We’re talking about avoiding quick large-scale attacks with pre-computed, conveniently-packaged tables.

Hey Now Jeff,
I enjoyed reading another very interesting informative post by you. You really surprised me when you stated the time it took to crack the passphrase.
Thx,
Catto

A lot of commenters are saying something along the lines of “with a salt, you can just remove the first N characters, why is that secure?” I’m not positive on this, but I believe that, when you hash an N letter word, it’s not a letter to letter mapping. If the hash of ABC is XYZ, the hash of ZZZABC won’t be 3 letters and then XYZ. Adding letters to the password changes the entire hash. That’s why you can store the salt with the hashed password.

I had an interesting thought, when I read your line

“Passwords are never stored in plaintext. At least they shouldn’t be, unless you’re building the world’s most insecure system using the world’s most nave programmers.”

What would be more insecure: A system that uses name and password authentification but is easy to trick or a system that uses no authentification at all?

Kevin Nisbet:

Regarding my comment that, “If the cracker has your database, he most likely has everything else of value from your severs as well,” you wrote: “This is an increidbly bad assumption, because this represents a complete failure of your system as a whole.”

What other assumption can you reasonably have? That, if you system is compromised, the attacker will get the database but not the secret key? Or that, he’ll get the secret key but not the database? Or that he’ll get the database and the key but not the code that tells him how to use the key to unlock the passwords in the database?

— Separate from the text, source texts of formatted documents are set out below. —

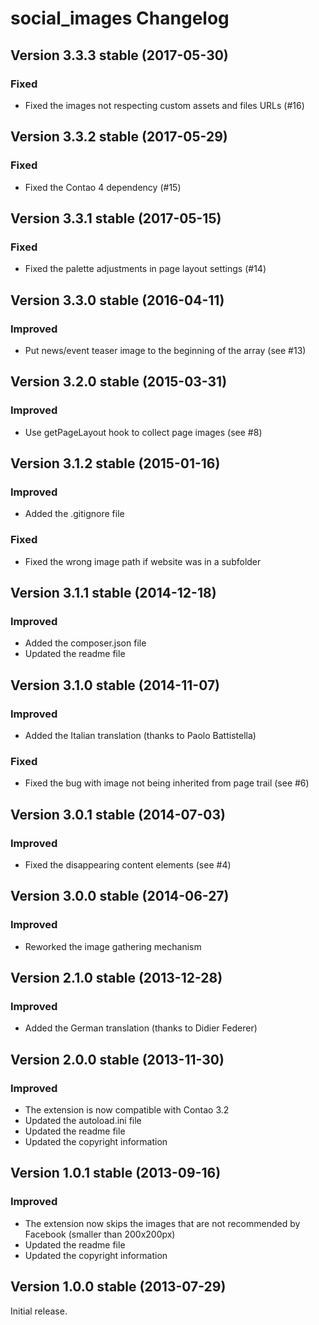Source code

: social_images Changelog
=======================

Version 3.3.3 stable (2017-05-30)
---------------------------------

### Fixed
- Fixed the images not respecting custom assets and files URLs (#16)


Version 3.3.2 stable (2017-05-29)
---------------------------------

### Fixed
- Fixed the Contao 4 dependency (#15)


Version 3.3.1 stable (2017-05-15)
---------------------------------

### Fixed
- Fixed the palette adjustments in page layout settings (#14)


Version 3.3.0 stable (2016-04-11)
---------------------------------

### Improved
- Put news/event teaser image to the beginning of the array (see #13)


Version 3.2.0 stable (2015-03-31)
---------------------------------

### Improved
- Use getPageLayout hook to collect page images (see #8)


Version 3.1.2 stable (2015-01-16)
---------------------------------

### Improved
- Added the .gitignore file

### Fixed
- Fixed the wrong image path if website was in a subfolder


Version 3.1.1 stable (2014-12-18)
---------------------------------

### Improved
- Added the composer.json file
- Updated the readme file


Version 3.1.0 stable (2014-11-07)
---------------------------------

### Improved
- Added the Italian translation (thanks to Paolo Battistella)

### Fixed
- Fixed the bug with image not being inherited from page trail (see #6)

Version 3.0.1 stable (2014-07-03)
---------------------------------

### Improved
- Fixed the disappearing content elements (see #4)


Version 3.0.0 stable (2014-06-27)
---------------------------------

### Improved
- Reworked the image gathering mechanism


Version 2.1.0 stable (2013-12-28)
---------------------------------

### Improved
- Added the German translation (thanks to Didier Federer)


Version 2.0.0 stable (2013-11-30)
---------------------------------

### Improved
- The extension is now compatible with Contao 3.2
- Updated the autoload.ini file
- Updated the readme file
- Updated the copyright information


Version 1.0.1 stable (2013-09-16)
---------------------------------

### Improved
- The extension now skips the images that are not recommended by Facebook (smaller than 200x200px)
- Updated the readme file
- Updated the copyright information


Version 1.0.0 stable (2013-07-29)
---------------------------------

Initial release.
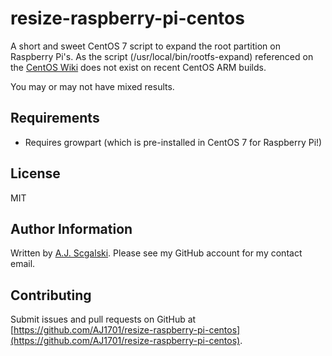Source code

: # resize-raspberry-pi-centos
A short and sweet CentOS 7 script to expand the root partition on Raspberry Pi's. As the script (/usr/local/bin/rootfs-expand) referenced on the [CentOS Wiki](https://wiki.centos.org/SpecialInterestGroup/AltArch/Arm32#head-61f4a64fb0c44b1080d87dd0c618ed4d0c8ef8df) does not exist on recent CentOS ARM builds.

You may or may not have mixed results.

Requirements
------------

* Requires growpart (which is pre-installed in CentOS 7 for Raspberry Pi!)

License
-------
MIT

Author Information
------------------
Written by [A.J. Scgalski](https://github.com/AJ1701). Please see my GitHub account for my contact email.

Contributing
------------

Submit issues and pull requests on GitHub at [https://github.com/AJ1701/resize-raspberry-pi-centos](https://github.com/AJ1701/resize-raspberry-pi-centos).
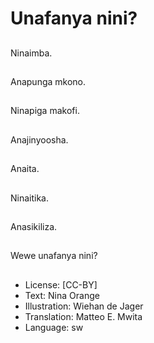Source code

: # Unafanya nini?

##
Ninaimba.

##
Anapunga mkono.

##
Ninapiga makofi.

##
Anajinyoosha.

##
Anaita.

##
Ninaitika.

##
Anasikiliza.

##
Wewe unafanya nini?

##
* License: [CC-BY]
* Text: Nina Orange
* Illustration: Wiehan de Jager
* Translation: Matteo E. Mwita
* Language: sw
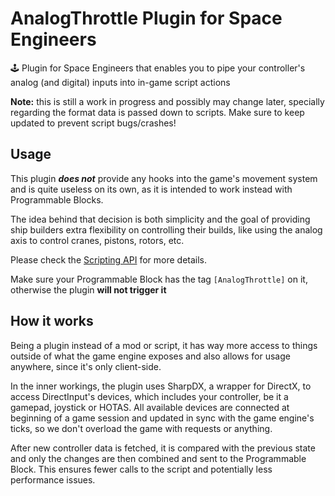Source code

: # AnalogThrottle Plugin for Space Engineers
🕹️ Plugin for Space Engineers that enables you to pipe your controller's analog (and digital) inputs into in-game script actions

**Note:** this is still a work in progress and possibly may change later, specially regarding the format data is passed down to scripts. Make sure to keep updated to prevent script bugs/crashes!

## Usage

This plugin ***does not*** provide any hooks into the game's movement system and is quite useless on its own, as it is intended to work instead with Programmable Blocks.

The idea behind that decision is both simplicity and the goal of providing ship builders extra flexibility on controlling their builds, like using the analog axis to control cranes, pistons, rotors, etc.

Please check the [Scripting API](https://github.com/wolfe-labs/SE-AnalogThrottleAPIn) for more details.

Make sure your Programmable Block has the tag `[AnalogThrottle]` on it, otherwise the plugin **will not trigger it**

## How it works

Being a plugin instead of a mod or script, it has way more access to things outside of what the game engine exposes and also allows for usage anywhere, since it's only client-side.

In the inner workings, the plugin uses SharpDX, a wrapper for DirectX, to access DirectInput's devices, which includes your controller, be it a gamepad, joystick or HOTAS. All available devices are connected at beginning of a game session and updated in sync with the game engine's ticks, so we don't overload the game with requests or anything.

After new controller data is fetched, it is compared with the previous state and only the changes are then combined and sent to the Programmable Block. This ensures fewer calls to the script and potentially less performance issues.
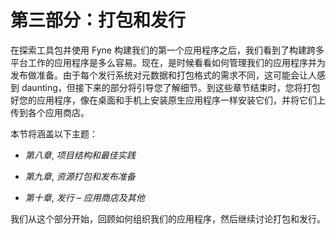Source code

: # 第三部分：打包和发行

在探索工具包并使用 Fyne 构建我们的第一个应用程序之后，我们看到了构建跨多平台工作的应用程序是多么容易。现在，是时候看看如何管理我们的应用程序并为发布做准备。由于每个发行系统对元数据和打包格式的需求不同，这可能会让人感到 daunting，但接下来的部分将引导您了解细节。到这些章节结束时，您将打包好您的应用程序，像在桌面和手机上安装原生应用程序一样安装它们，并将它们上传到各个应用商店。

本节将涵盖以下主题：

+   *第八章*, *项目结构和最佳实践*

+   *第九章*, *资源打包和发布准备*

+   *第十章*, *发行 – 应用商店及其他*

我们从这个部分开始，回顾如何组织我们的应用程序，然后继续讨论打包和发行。

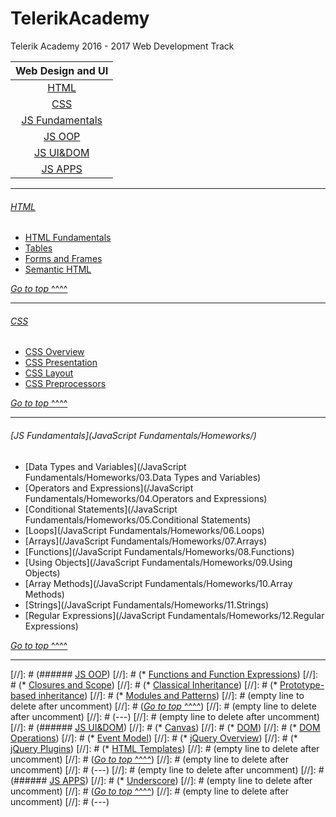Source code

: # TelerikAcademy
Telerik Academy 2016 - 2017 Web Development Track

| Web Design and UI                   |
|:-----------------------------------:|
| [HTML](#html)                       |
| [CSS](#css)                         |
| [JS Fundamentals](#js-fundamentals) |
| [JS OOP](#js-oop)                   |
| [JS UI&DOM](#js-uidom)              |
| [JS APPS](#js-apps)                 |


---

###### [HTML](HTML/Homeworks)
* [HTML Fundamentals](HTML/Homeworks/02.HTML-Fundamentals)
* [Tables](/HTML/Homeworks/03.Tables-and-Forms)
* [Forms and Frames](HTML/Homeworks/04.Forms-and-Frames)
* [Semantic HTML](/HTML/Homeworks/05.Semantic-HTML)

[*Go to top* ^^^^](#telerikacademy#HTML)

---

###### [CSS](/CSS/homework)
* [CSS Overview](/CSS/homework/01.CSS-Overview)
* [CSS Presentation](/CSS/homework/02.CSS-Presentation)
* [CSS Layout](/CSS/homework/03.CSS-Layout)
* [CSS Preprocessors](/CSS/homework/CSS-Processors)

[*Go to top* ^^^^](#telerikacademy#CSS)

---

###### [JS Fundamentals](JavaScript Fundamentals/Homeworks/)
* [Data Types and Variables](/JavaScript Fundamentals/Homeworks/03.Data Types and Variables)
* [Operators and Expressions](/JavaScript Fundamentals/Homeworks/04.Operators and Expressions)
* [Conditional Statements](/JavaScript Fundamentals/Homeworks/05.Conditional Statements)
* [Loops](/JavaScript Fundamentals/Homeworks/06.Loops)
* [Arrays](/JavaScript Fundamentals/Homeworks/07.Arrays)
* [Functions](/JavaScript Fundamentals/Homeworks/08.Functions)
* [Using Objects](/JavaScript Fundamentals/Homeworks/09.Using Objects)
* [Array Methods](/JavaScript Fundamentals/Homeworks/10.Array Methods)
* [Strings](/JavaScript Fundamentals/Homeworks/11.Strings)
* [Regular Expressions](/JavaScript Fundamentals/Homeworks/12.Regular Expressions)

[*Go to top* ^^^^](#telerikacademy#JSFundamentals)

---

[//]: # (###### [JS OOP](Homeworks/JS-OOP))
[//]: # (* [Functions and Function Expressions](Homeworks/JS-OOP/Functions-And-Function-Expressions))
[//]: # (* [Closures and Scope](Homeworks/JS-OOP/Scopes-and-Closure))
[//]: # (* [Classical Inheritance](Homeworks/JS-OOP/Classical-Inheritance))
[//]: # (* [Prototype-based inheritance](Homeworks/JS-OOP/Prototypal-Inheritance))
[//]: # (* [Modules and Patterns](Homeworks/JS-OOP/Modules-And-Patterns))
[//]: # (empty line to delete after uncomment)
[//]: # ([*Go to top* ^^^^](#telerikacademy))
[//]: # (empty line to delete after uncomment)
[//]: # (---)
[//]: # (empty line to delete after uncomment)
[//]: # (###### [JS UI&DOM](Homeworks/JS-UI%26DOM))
[//]: # (* [Canvas](Homeworks/JS-UI%26DOM/Canvas))
[//]: # (* [DOM](Homeworks/JS-UI%26DOM/Document-Object-Model))
[//]: # (* [DOM Operations](Homeworks/JS-UI%26DOM/DOM-Operations))
[//]: # (* [Event Model](Homeworks/JS-UI%26DOM/Event-Model))
[//]: # (* [jQuery Overview](Homeworks/JS-UI%26DOM/jQuery-Overview))
[//]: # (* [jQuery Plugins](Homeworks/JS-UI%26DOM/jQuery-Plugins))
[//]: # (* [HTML Templates](Homeworks/JS-UI%26DOM/HTML-Templates))
[//]: # (empty line to delete after uncomment)
[//]: # ([*Go to top* ^^^^](#telerikacademy#JSOOP))
[//]: # (empty line to delete after uncomment)
[//]: # (---)
[//]: # (empty line to delete after uncomment)
[//]: # (###### [JS APPS](Homeworks/JS-APPS))
[//]: # (* [Underscore](Homeworks/JS-APPS/Underscore))
[//]: # (empty line to delete after uncomment)
[//]: # ([*Go to top* ^^^^](#telerikacadem#JSAPPSy))
[//]: # (empty line to delete after uncomment)
[//]: # (---)


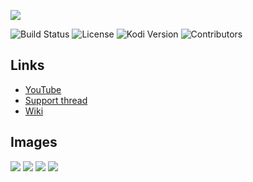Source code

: 
![](https://raw.githubusercontent.com/Kolifanes/plugin.video.youtube/master/icon.png)

![Build Status](https://img.shields.io/travis/anxdpanic/plugin.video.playthis/master.svg)
![License](https://img.shields.io/badge/license-GPL--2.0--only-success.svg)
![Kodi Version](https://img.shields.io/badge/kodi-isengard%2B-success.svg)
![Contributors](https://img.shields.io/github/contributors/jdf76/plugin.video.youtube.svg)

## Links

* [YouTube](http://www.youtube.com)
* [Support thread](http://forum.kodi.tv/showthread.php?tid=325740)
* [Wiki](https://github.com/jdf76/plugin.video.youtube/wiki)

## Images

![](https://i.imgur.com/WvJRshc.png)
![](https://i.imgur.com/imNpGdh.png)
![](https://i.imgur.com/xpKkCs9.png)
![](https://i.imgur.com/B3nCDSe.png)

These are the “bad assumptions.” The only good assumption, the only assumption that lets you sleep soundly, is that the bad guys will be able to get any information that your system has access to. (Remember: a lot of bad guys are insiders.)

To look at it another way, if you can design your system so that your users’ secrets are safe even under the assumption that the bad guys have all of the information your system does, you win – and so do your users.

To go back to our running example, if (via salting) you can force an attacker who steals your user database to guess or brute-force each password he wants to discover – and you can – and if you can use a suitably expensive hash function (e.g., bcrypt) to prevent him from extracting all but the most-easily guessed passwords – and you can – and if you can offer this degree of security even when the attacker has all of the information that you do – and you can – why would you aim for anything less? What is the benefit to assuming that, if your system is broken, the bad guys aren’t insiders or won’t get everything they could?

Cheers. --Tom

@Andreas Krey:
No, that is a bad idea. Either the attacker will get your private key (more likely scenario), or you should have secured the database in the same way you secured the key.

There’s just no good reason not to use a hash.

Every time some article about encryption comes up on The Daily Worse Than Fuck or some computer blog, I am always horrified by the responses from software professionals. You guys need to stop underestimating the cost of a compromised password, and start reading Bruce Schneier’s work.

@LOL:
Pull your head out of your ass. How large do you think the rainbow tables need to be when a SHA256 hash is used as the salt?

Heh, what’s with the screenie? Did you lose a bet or something?

@Hinek:
A very interesting question, and one I have some experience with.

You’d think removing authentication would lower the bar for impersonation attacks, but also make people more suspicious of it happening. Unfortunately, in most cases you’d be overestimating the acuity of the users.

Seriously… people are dumb.

These rainbow tables, are they pretty much just for MD5 hashes? I know a lot of people moved over to SHA hashes a long time ago (myself included for my projects), and last I heard such a table had not been constructed for it yet. Is that still the case?